Wednesday, September 4, 2019

What Was He Thinking?

Jug of Wine and a Good Pipe Makes Me Happy

This week I was contacted by a client with another late 17th century marquetry tall case English clock for restoration.  It had been in his family in New York for a century and he wanted it put back in original condition.  I have done dozens of these similar clocks in my career, and it always amazes me that I can live and work in Southern California and still be able to restore marquetry furniture from over 3 centuries ago.

I have written many posts about the history of the tall case pendulum clock.  The concept was invented in England around 1650 but the golden age for the marquetry case and brass works was during the last 20 years of the 17th century when it became essential to own such an expensive time piece.

When I began my initial examination of the marquetry, I discovered a rather unique design, which I am sure is the only one of its kind.  I did some initial cleaning of the dark finish and took some photos.  What came to light stimulated my imagination and made me want to determine the series of events that would lead to this creation.

Tall case clocks at this period were custom made for clients, and took a long time to deliver.  In some cases, the client expressed their own personal desires to have something different from their rich friends.  (Only rich people could even imagine owning a clock at that time.)

So I created a story about Mr. and Mrs. Smythe to explain what I saw in the marquetry.  How much is fiction and how much is fact I will leave it to historians to determine if the research is available...

Mr. and Mrs. Smythe have a good life.  They live in a large house and have a good income which was left by Mr. Smythe's grandfather, a landed gentleman, who died when Mr. Smythe was a young man.  So Mr. Smythe grew up rather spoiled and always got his way, no matter what.
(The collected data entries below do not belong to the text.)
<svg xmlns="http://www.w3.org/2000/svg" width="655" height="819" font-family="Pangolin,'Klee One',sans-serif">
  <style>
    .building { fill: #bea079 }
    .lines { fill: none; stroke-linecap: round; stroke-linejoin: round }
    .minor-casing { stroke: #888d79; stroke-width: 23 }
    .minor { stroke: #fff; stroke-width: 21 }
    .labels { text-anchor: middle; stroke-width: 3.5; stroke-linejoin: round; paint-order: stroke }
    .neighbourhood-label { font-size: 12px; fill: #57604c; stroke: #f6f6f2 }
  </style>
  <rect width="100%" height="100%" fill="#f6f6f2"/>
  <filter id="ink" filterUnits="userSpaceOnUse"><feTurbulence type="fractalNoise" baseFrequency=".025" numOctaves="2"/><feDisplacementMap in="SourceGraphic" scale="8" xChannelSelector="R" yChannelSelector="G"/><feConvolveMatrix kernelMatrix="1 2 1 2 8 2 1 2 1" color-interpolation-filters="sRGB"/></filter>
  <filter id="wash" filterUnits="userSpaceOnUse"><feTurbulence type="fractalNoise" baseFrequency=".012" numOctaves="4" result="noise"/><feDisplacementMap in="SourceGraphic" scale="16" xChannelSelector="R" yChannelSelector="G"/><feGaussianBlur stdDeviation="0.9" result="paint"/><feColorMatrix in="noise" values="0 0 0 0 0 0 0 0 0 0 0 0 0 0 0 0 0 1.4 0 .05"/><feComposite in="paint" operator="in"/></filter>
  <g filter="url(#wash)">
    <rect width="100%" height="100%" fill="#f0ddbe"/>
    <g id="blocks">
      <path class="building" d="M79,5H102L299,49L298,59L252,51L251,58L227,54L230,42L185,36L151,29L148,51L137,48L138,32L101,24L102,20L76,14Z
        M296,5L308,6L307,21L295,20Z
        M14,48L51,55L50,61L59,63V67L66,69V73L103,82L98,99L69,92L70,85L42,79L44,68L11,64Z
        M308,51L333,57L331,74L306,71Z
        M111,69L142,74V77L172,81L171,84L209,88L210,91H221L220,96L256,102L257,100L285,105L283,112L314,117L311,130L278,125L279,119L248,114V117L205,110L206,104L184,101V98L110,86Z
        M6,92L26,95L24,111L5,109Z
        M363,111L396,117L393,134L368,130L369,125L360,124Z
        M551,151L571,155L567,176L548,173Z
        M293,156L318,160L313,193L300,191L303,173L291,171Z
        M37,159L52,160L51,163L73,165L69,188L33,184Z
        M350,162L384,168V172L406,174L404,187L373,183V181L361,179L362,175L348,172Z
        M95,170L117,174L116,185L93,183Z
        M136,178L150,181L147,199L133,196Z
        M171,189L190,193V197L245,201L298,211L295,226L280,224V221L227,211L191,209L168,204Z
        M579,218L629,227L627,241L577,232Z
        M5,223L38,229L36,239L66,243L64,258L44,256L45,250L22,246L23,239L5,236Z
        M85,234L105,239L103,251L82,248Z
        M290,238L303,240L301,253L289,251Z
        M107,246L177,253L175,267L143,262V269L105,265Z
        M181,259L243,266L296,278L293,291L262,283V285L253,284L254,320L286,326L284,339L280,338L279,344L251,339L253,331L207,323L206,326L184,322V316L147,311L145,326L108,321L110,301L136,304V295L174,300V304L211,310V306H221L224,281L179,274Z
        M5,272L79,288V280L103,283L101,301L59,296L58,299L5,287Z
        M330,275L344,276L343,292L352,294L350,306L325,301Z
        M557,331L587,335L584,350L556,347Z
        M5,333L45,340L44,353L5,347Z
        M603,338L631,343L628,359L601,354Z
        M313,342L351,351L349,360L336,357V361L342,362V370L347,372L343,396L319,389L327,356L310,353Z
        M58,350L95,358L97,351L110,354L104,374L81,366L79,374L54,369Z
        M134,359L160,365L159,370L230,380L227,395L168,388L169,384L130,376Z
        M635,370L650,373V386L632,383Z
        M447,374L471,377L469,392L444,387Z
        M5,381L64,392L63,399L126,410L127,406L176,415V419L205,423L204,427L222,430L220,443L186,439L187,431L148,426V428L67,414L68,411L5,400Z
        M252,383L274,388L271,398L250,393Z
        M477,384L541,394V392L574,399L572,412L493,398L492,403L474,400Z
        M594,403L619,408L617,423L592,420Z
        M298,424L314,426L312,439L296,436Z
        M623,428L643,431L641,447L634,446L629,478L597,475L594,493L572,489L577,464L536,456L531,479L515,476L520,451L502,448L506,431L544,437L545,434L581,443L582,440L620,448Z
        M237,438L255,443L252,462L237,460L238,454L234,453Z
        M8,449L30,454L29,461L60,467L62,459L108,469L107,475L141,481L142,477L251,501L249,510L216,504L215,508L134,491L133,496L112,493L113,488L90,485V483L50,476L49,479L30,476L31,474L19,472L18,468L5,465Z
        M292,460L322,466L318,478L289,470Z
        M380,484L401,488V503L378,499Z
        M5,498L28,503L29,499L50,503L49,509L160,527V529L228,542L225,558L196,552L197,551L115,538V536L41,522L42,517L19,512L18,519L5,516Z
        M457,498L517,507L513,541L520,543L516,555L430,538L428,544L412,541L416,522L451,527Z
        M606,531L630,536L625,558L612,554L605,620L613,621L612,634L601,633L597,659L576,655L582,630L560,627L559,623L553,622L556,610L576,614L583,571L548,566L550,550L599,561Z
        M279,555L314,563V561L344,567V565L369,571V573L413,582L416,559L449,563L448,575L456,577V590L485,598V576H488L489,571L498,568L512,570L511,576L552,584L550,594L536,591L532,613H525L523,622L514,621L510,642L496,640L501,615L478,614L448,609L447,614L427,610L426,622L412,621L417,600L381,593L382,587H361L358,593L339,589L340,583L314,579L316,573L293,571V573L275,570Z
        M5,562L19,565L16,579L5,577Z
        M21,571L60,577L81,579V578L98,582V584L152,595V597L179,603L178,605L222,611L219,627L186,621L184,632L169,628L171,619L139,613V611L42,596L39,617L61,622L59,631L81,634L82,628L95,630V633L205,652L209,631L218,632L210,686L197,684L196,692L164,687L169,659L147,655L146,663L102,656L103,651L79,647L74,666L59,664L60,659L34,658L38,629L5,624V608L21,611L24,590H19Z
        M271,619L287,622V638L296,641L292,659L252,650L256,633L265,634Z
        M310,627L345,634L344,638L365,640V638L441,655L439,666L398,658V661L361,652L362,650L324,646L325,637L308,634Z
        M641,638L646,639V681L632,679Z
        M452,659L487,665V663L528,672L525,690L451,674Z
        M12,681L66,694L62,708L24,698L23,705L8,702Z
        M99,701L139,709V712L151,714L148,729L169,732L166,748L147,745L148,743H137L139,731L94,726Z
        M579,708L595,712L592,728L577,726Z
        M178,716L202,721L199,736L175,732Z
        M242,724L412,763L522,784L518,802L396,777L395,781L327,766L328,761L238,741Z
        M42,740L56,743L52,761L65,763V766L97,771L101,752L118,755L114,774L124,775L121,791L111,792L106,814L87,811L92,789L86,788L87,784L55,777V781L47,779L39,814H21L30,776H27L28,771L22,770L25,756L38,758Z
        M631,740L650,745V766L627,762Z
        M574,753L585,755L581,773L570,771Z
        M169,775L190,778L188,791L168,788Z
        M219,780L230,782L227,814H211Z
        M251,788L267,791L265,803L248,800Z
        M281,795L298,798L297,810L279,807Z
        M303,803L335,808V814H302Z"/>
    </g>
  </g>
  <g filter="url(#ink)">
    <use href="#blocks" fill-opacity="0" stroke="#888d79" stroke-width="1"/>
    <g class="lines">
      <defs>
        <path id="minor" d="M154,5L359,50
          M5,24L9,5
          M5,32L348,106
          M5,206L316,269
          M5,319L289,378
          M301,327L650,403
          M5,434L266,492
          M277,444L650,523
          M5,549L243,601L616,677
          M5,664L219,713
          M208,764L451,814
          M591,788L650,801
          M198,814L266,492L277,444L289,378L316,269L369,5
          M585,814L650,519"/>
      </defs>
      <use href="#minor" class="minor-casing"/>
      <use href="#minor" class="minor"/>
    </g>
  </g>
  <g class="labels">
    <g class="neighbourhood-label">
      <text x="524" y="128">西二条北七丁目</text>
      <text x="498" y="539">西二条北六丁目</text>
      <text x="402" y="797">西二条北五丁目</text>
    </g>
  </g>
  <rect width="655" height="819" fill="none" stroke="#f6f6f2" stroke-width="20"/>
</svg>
He married well, finding a decent and intelligent wife in the church, but she had a habit of arguing with him on certain occasions.  This would always cause him to lose his temper, and even to resort to physical violence, slapping her in the face.  She was smarter than him and when he ran out of good reasons why he was right, he found that using force would end the argument.

One good day in 1692 he was visiting a wealthy neighbor in the next township and discovered that this person had just installed the latest fashion for keeping track of the time: a tall case marquetry clock.  When he inquired about its function, he was told it could keep time to within an hour a month, and that it was essential to know exactly what time it was at all hours of the day.

"Everybody should have one," his neighbor boasted.  "In a few years, if you do not know what time it is exactly, you will not be considered 'civilized'," he added, with a smug grin.

Mr. Smythe immediately ran home to inform his wife that he had decided to get such an object, no matter what the cost.

"You will do no such thing," she admonished.  "You can tell the time by looking at the sun.  Why do you need to know exactly what the time is, anyway?"  When he hesitated to answer, she asked, "Exactly how much is this going to cost?"

"None of your business," he bellowed, "It's my money and I will do what I want with it!"  He raised his hand to make his point, but she quickly turned and left the room.

Mr. Smythe went to the local clock maker's home the next day.  His name was Lewis Holland and he lived and worked in London, where he established his reputation as a master clock maker the year before, making wonderful marquetry clocks with brass dials.

"Here are some of my designs," he said, as he opened a folio of drawings.  "I like birds, animals, arabesques and flowers.  They are very popular recently and I am very much in demand."

"I like them," Mr. Smythe replied, "But I have something personal in mind.  I would like you to add images of my good wife and myself, so it will reflect our marriage to all who enter the door."

Mr. Smythe then handed a small drawing to Mr. Holland, and presented him with a good deposit to begin the work.  With ready cash in hand, Mr. Holland was in no position to complain, and he went to work.

Sometime later that year the clock was delivered and placed in the entry hall.

There is no record of what Mrs. Smythe had to say about the purchase.

What Exactly Is Going On With These Two?

Looking at Mr. Smythe, it seems he is making a rude gesture and sticking out his thumb while he reaches out and slaps Mrs. Smythe in the face.

Not a Nice Man

Looking at Mrs. Smythe, it seems she is surprised to be slapped in the face.

Perhaps a Marriage Counselor Would Help?